Resolving a race between the kubelet and the host

May 29, 2018

rancher kubernetes iscsi

Pods backed by iSCSI storage fail to mount the storage after a reboot of the host. The error in kubectl describe is something like:

MountVolume.WaitForAttach failed for volume "mqtt-data" : failed to get any path for iscsi disk, last err seen:
iscsi: failed to attach disk: Error: iscsiadm: Could not login to [iface: default, target: iqn.2006-04.us.monach:nas.mqtt-data, portal: 10.68.0.11,3260].
iscsiadm: initiator reported error (12 - iSCSI driver not found. Please make sure it is loaded, and retry the operation)
iscsiadm: Could not log into all portals
Logging in to [iface: default, target: iqn.2006-04.us.monach:nas.mqtt-data, portal: 10.68.0.11,3260] (multiple)
 (exit status 12)

Note the iSCSI driver not found error. Strange, right? It’s there - lsmod shows iSCSI modules loaded into the kernel. In order to resolve this, I have to log into the host and stop/disable the iscsid service on the host itself. This allows the kubelet container to load/execute the drivers directly.

The part that I haven’t yet figured out is why the service keeps reactivating. I disable it with systemctl disable iscsid, and the next time the host boots….it’s running again.

Update 2018/06/14: This is resolved, and the answer is…well…easy.
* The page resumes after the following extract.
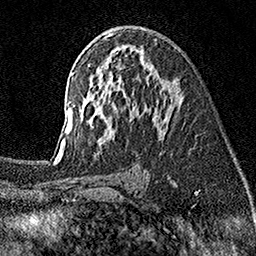
Breast MRI (dynamic contrast-enhanced), one axial slice; position 93 of 160 along the scan axis; cropped to one breast; dynamic contrast-enhanced series, time point 2 of 7 at this slice position (early post-contrast); 1.5 T; TE 3.5 ms, TR 7.2 ms; 256 × 256 image matrix, field of view 165 × 165 mm. Female patient.
Annotated regions visible in this slice (semi-automatically segmented with operator editing):
- enhancing-tissue mask used for the functional tumour volume (all voxels passing the contrast-enhancement thresholds inside the analysis volume; usually the tumour): bounding box (x1, y1, x2, y2) in pixels: (55, 33, 178, 155)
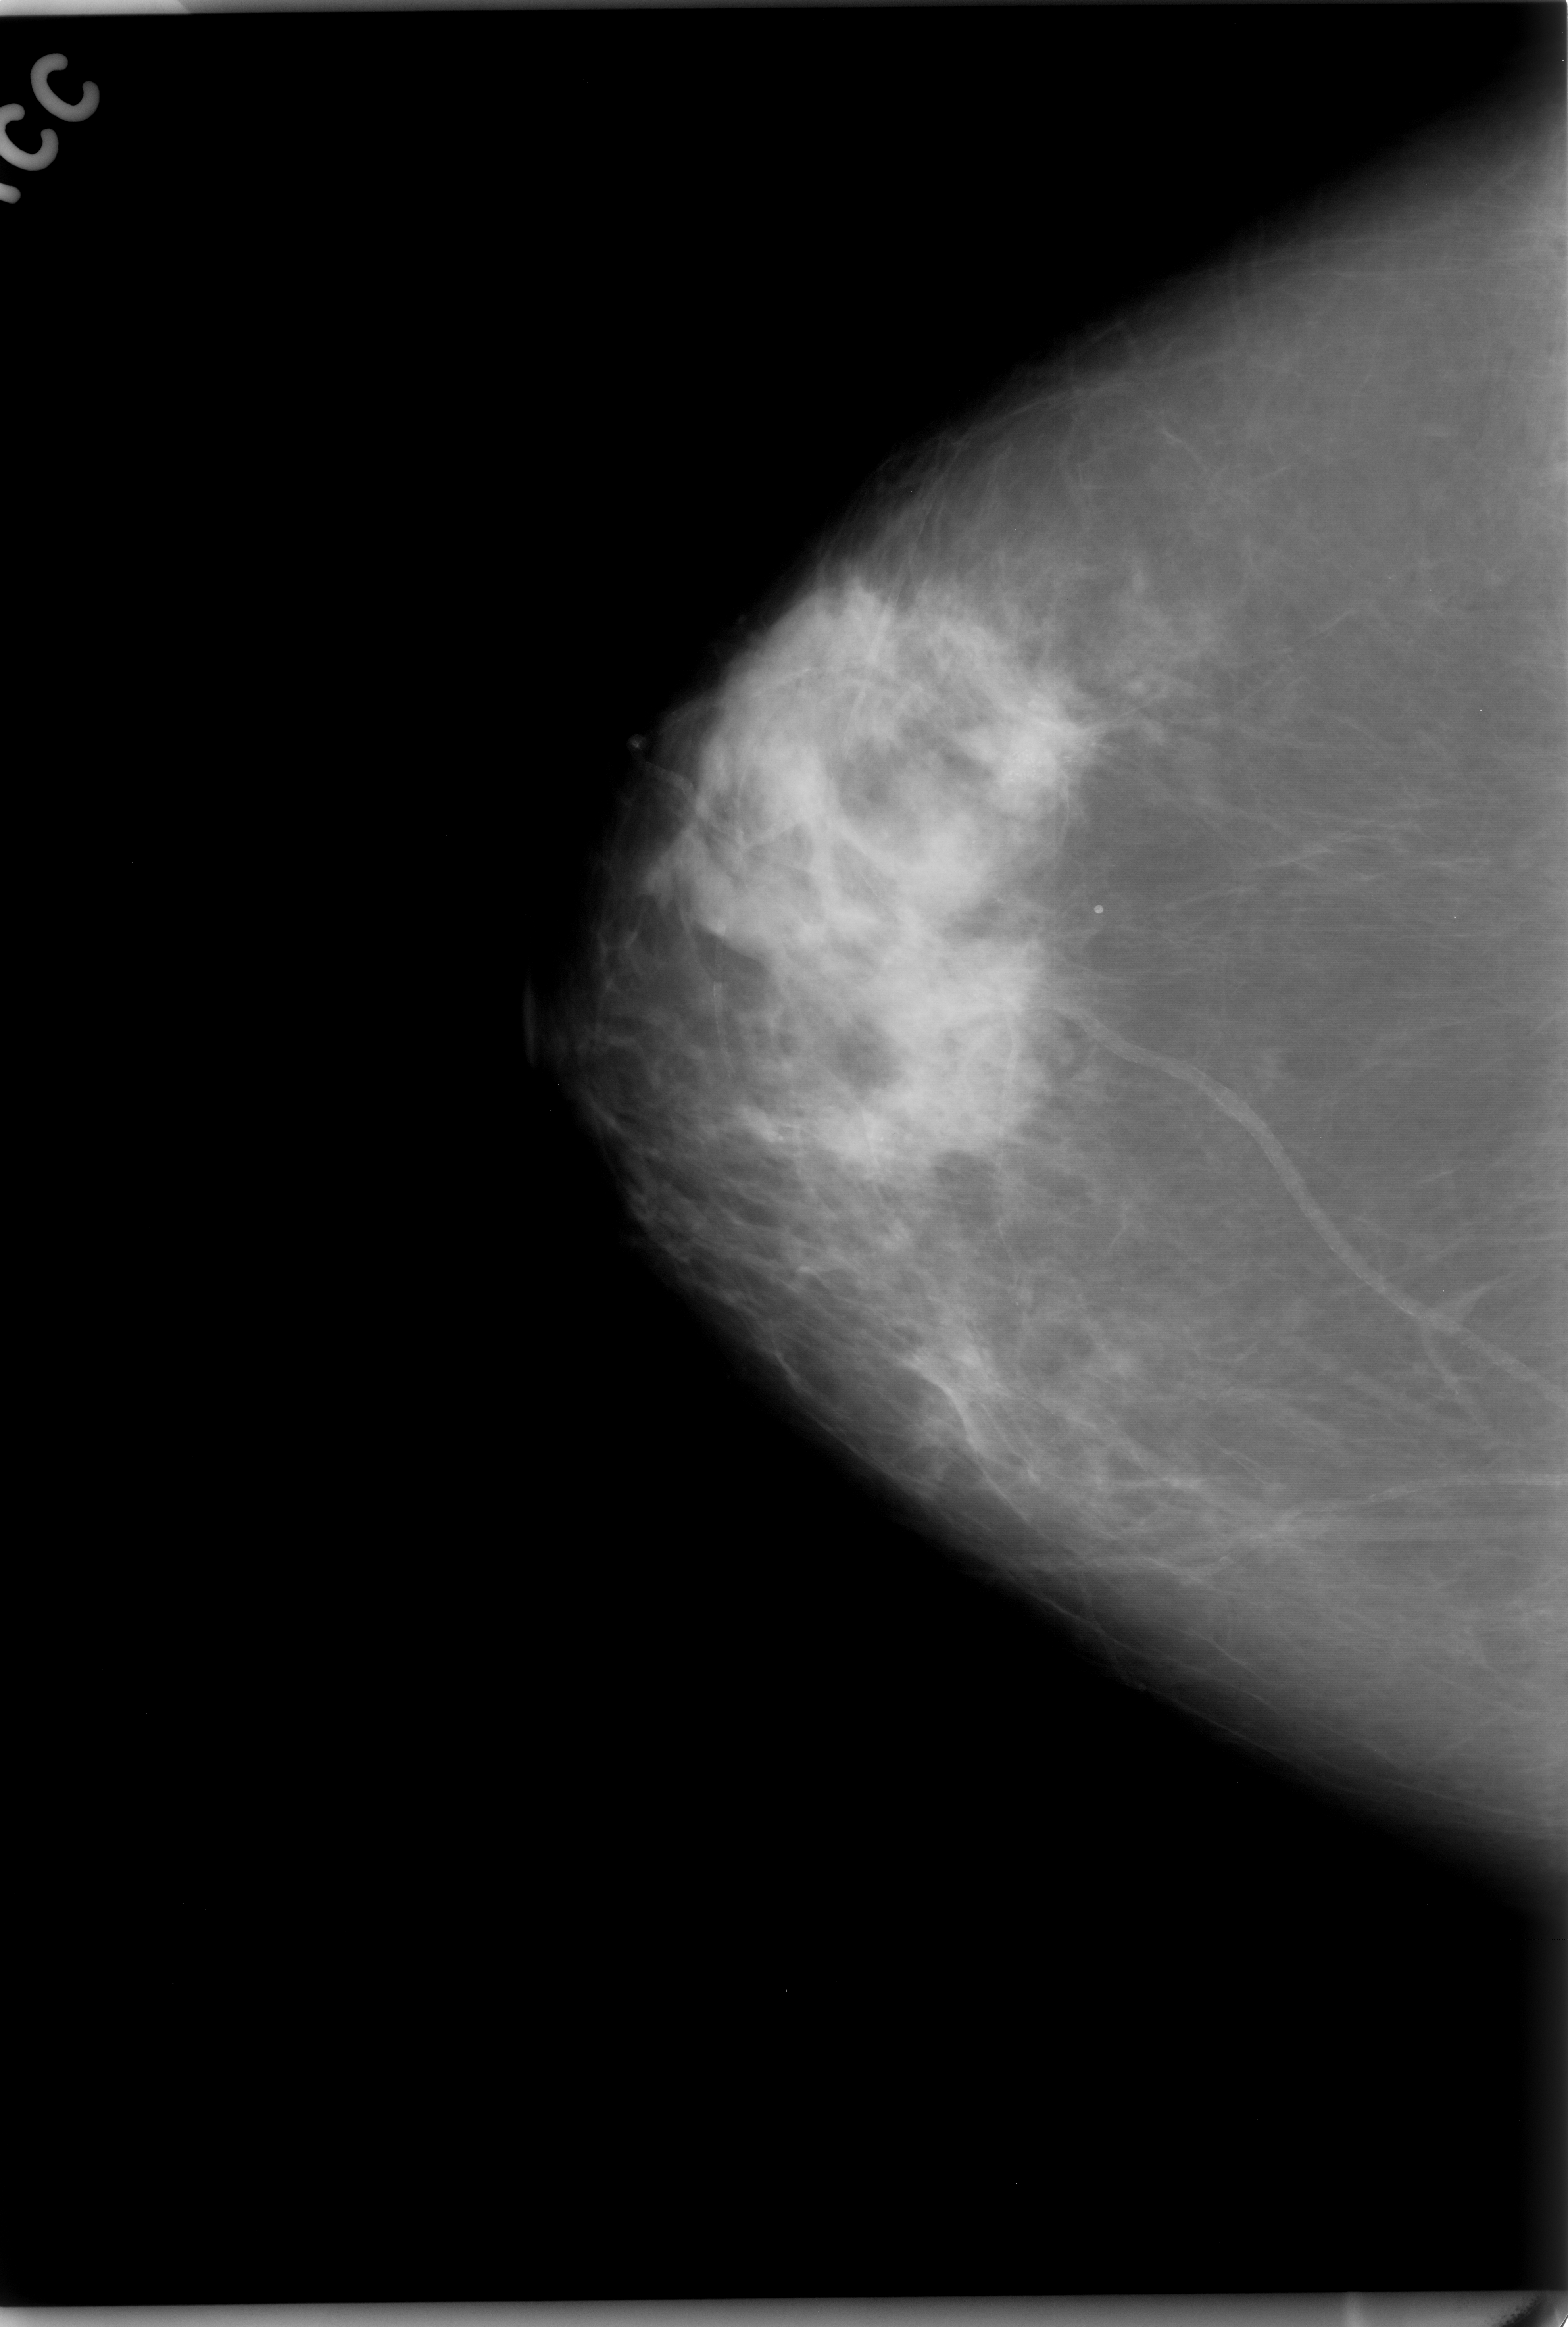
Scanned film-screen mammogram; right breast; CC view; breast composition: scattered fibroglandular densities (BI-RADS density category 2 of 4).
- Abnormality record for this image: calcifications, morphology pleomorphic, distribution clustered; BI-RADS assessment category 5; subtlety rating 4 on a 1 (subtle) to 5 (obvious) scale; pathology (as recorded): malignant.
It appears that Ubuntu automatically installs and enables open-iscsi, which I noticed during another installation on a different system. This led me to the idea that the service I need to disable is not iscsid, but in fact is open-iscsi. Disabling that service prevented the restart of the service, and the next time that I brought the RKE nodes back up, Kubernetes correctly mounted the iSCSI targets for the pods without my intervention.

Sweet.

Update 2018/06/27: I’m rolling out a new Rancher cluster, and this problem reappeared. It now seems that I have to disable both open-iscsi and iscsid services in order for this to work.